Would appreciate some beta on this rapid from anyone that has been through there at these levels. Was planning a family raft trip including my dogs this weekend from Stone Bridge to Rincon. I went through this section a couple years ago in an IK and don't recall Bear Creek being anything particularly remarkable. 

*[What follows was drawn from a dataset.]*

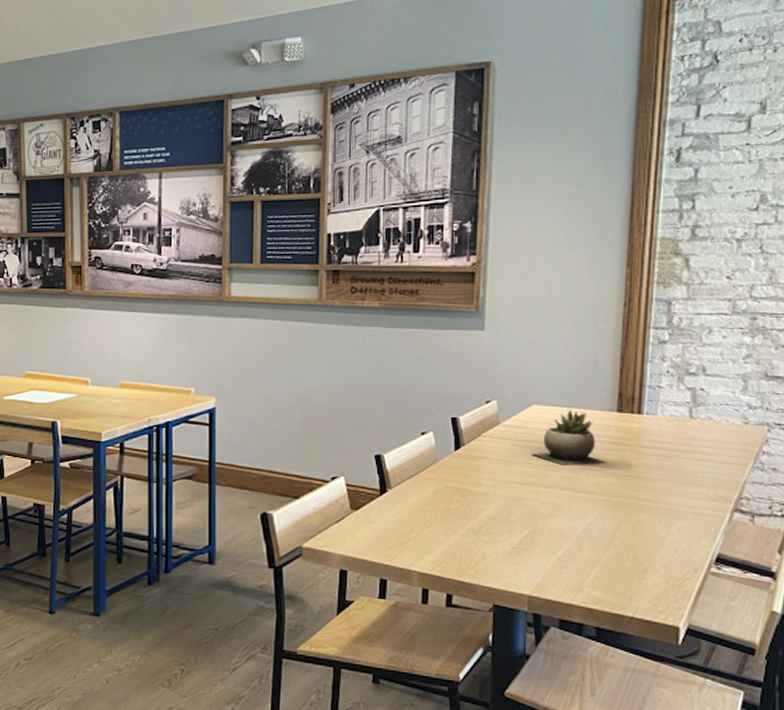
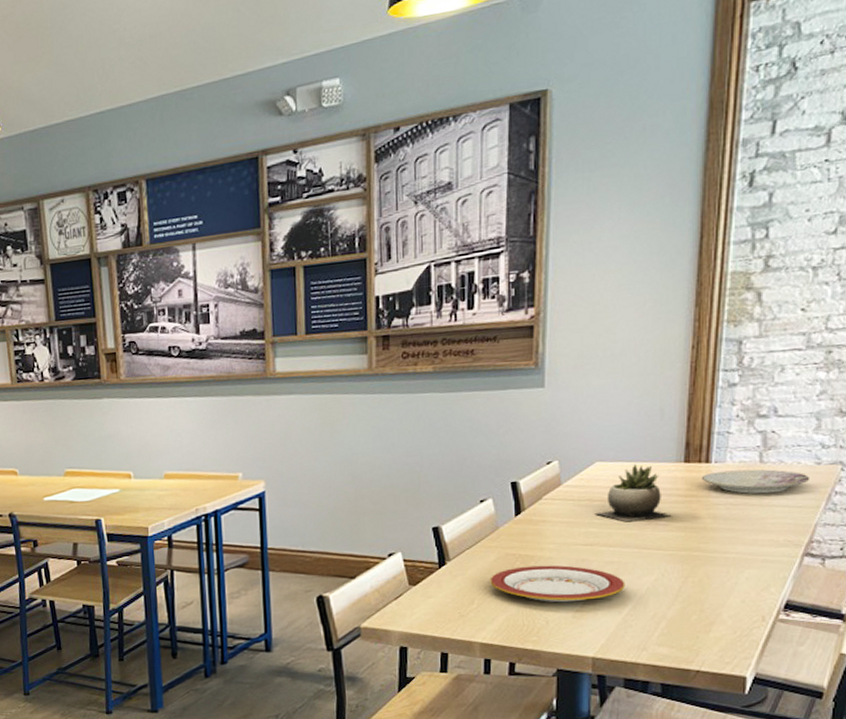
plate: none [429,500,561,539] -> present [490,565,625,603]
plate: none [633,423,739,448] -> present [701,469,811,494]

Having said that, I just ran from Rincon to Trading post yesterday and both Tincup and Cottonwood seemed larger than I recalled (quite honestly, I didn't recall Tincup at all but it was a nice healthy drop with water coming from multiple directions). It all was fine and easy, but I didn't have dogs with me at the time and I remember thinking I'm not sure how comfortable my wife would be with our dogs in our boat going through either of those rapids (particularly Tincup). Probably over thinking this as I'm sure Bear Creek is pool drop with a nice place to recover if a dog came out, but wouldn't mind some info. I'd be particularly interested in how Bear Creek compares to Tincup or Cottonwood at these levels.


----------



## DoStep (Jun 26, 2012)

Nothing from town to rincon to speak of for water hazards. But the rocks came back and the lines are shallower and narrower, and lots of little wave trains along bedrock banks that can get Ya if you aren't paying attention.


----------



## Skikbum66 (Apr 5, 2014)

I was through there yesterday. Starting to get rocky, but runnable. I will continue till it gets to about 300 CFS. 


Rich


----------



## Spade Hackle (Jun 18, 2007)

floated it last week twice, in the past as low as 225 cfs, lots of rock dodging, some rock sliding, working right to left...usually no big deal, more interesting dodging just below the rapid for another 1/2 mile or so. 

Spade Hackle


----------



## lmyers (Jun 10, 2008)

Spade Hackle said:


> floated it last week twice, in the past as low as 225 cfs, lots of rock dodging, some rock sliding, working right to left...usually no big deal, more interesting dodging just below the rapid for another 1/2 mile or so.
> 
> Spade Hackle


At moderate to high flow I have always thought of the crux as down around the corner a good 1/4 mile or so below where Bear Creek actually comes in. At this flow the boney top section is usually more challenging, but at more substantial water that lower part of the rapid has a nice flipper wave/hole.


----------